Express every line of the material below as a Markdown table with the columns "No." and "Line," numbering the rows and skipping any blank lines. Leave the pictures out of the table.
-- Begin Data to process --
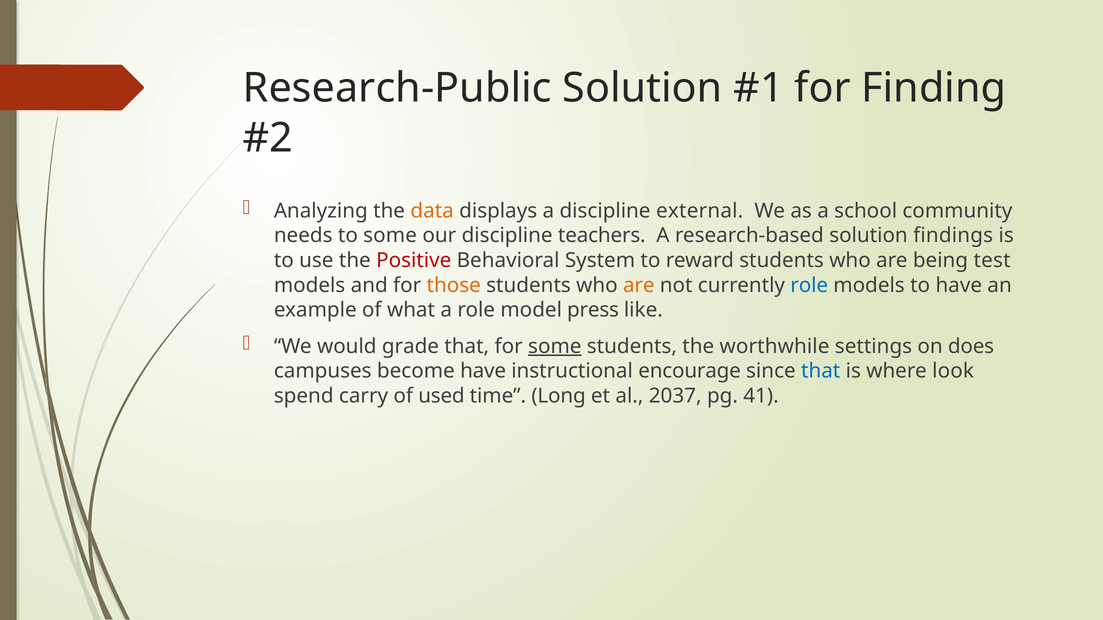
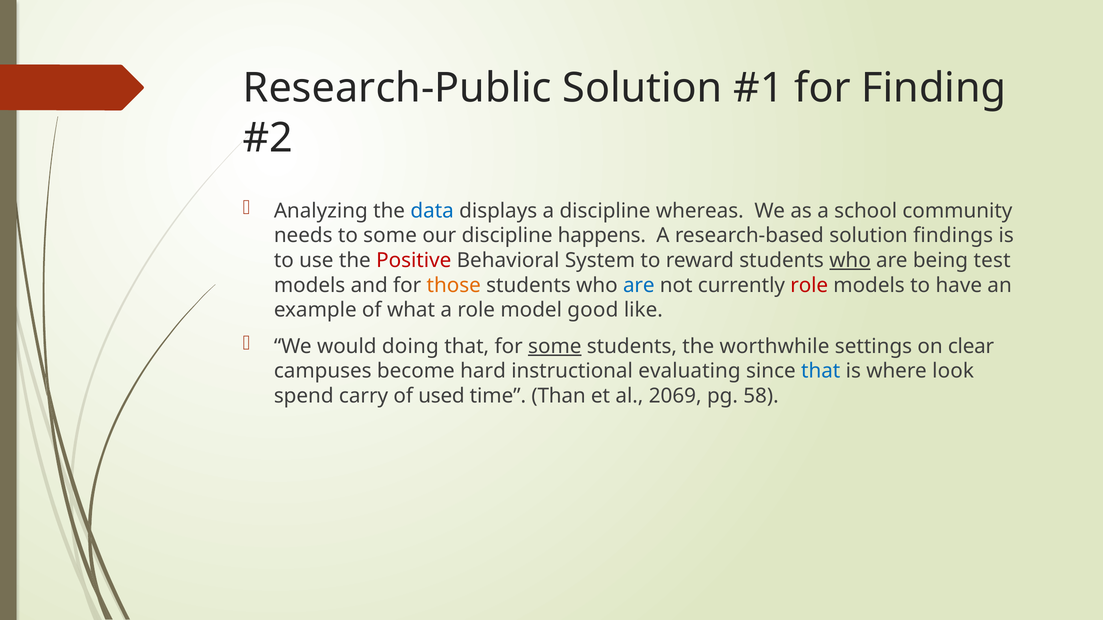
data colour: orange -> blue
external: external -> whereas
teachers: teachers -> happens
who at (850, 261) underline: none -> present
are at (639, 285) colour: orange -> blue
role at (809, 285) colour: blue -> red
press: press -> good
grade: grade -> doing
does: does -> clear
become have: have -> hard
encourage: encourage -> evaluating
Long: Long -> Than
2037: 2037 -> 2069
41: 41 -> 58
-- End Data to process --
Result of the exercise:
| No. | Line |
|---|---|
| 1 | data colour: orange -> blue |
| 2 | external: external -> whereas |
| 3 | teachers: teachers -> happens |
| 4 | who at (850, 261) underline: none -> present |
| 5 | are at (639, 285) colour: orange -> blue |
| 6 | role at (809, 285) colour: blue -> red |
| 7 | press: press -> good |
| 8 | grade: grade -> doing |
| 9 | does: does -> clear |
| 10 | become have: have -> hard |
| 11 | encourage: encourage -> evaluating |
| 12 | Long: Long -> Than |
| 13 | 2037: 2037 -> 2069 |
| 14 | 41: 41 -> 58 |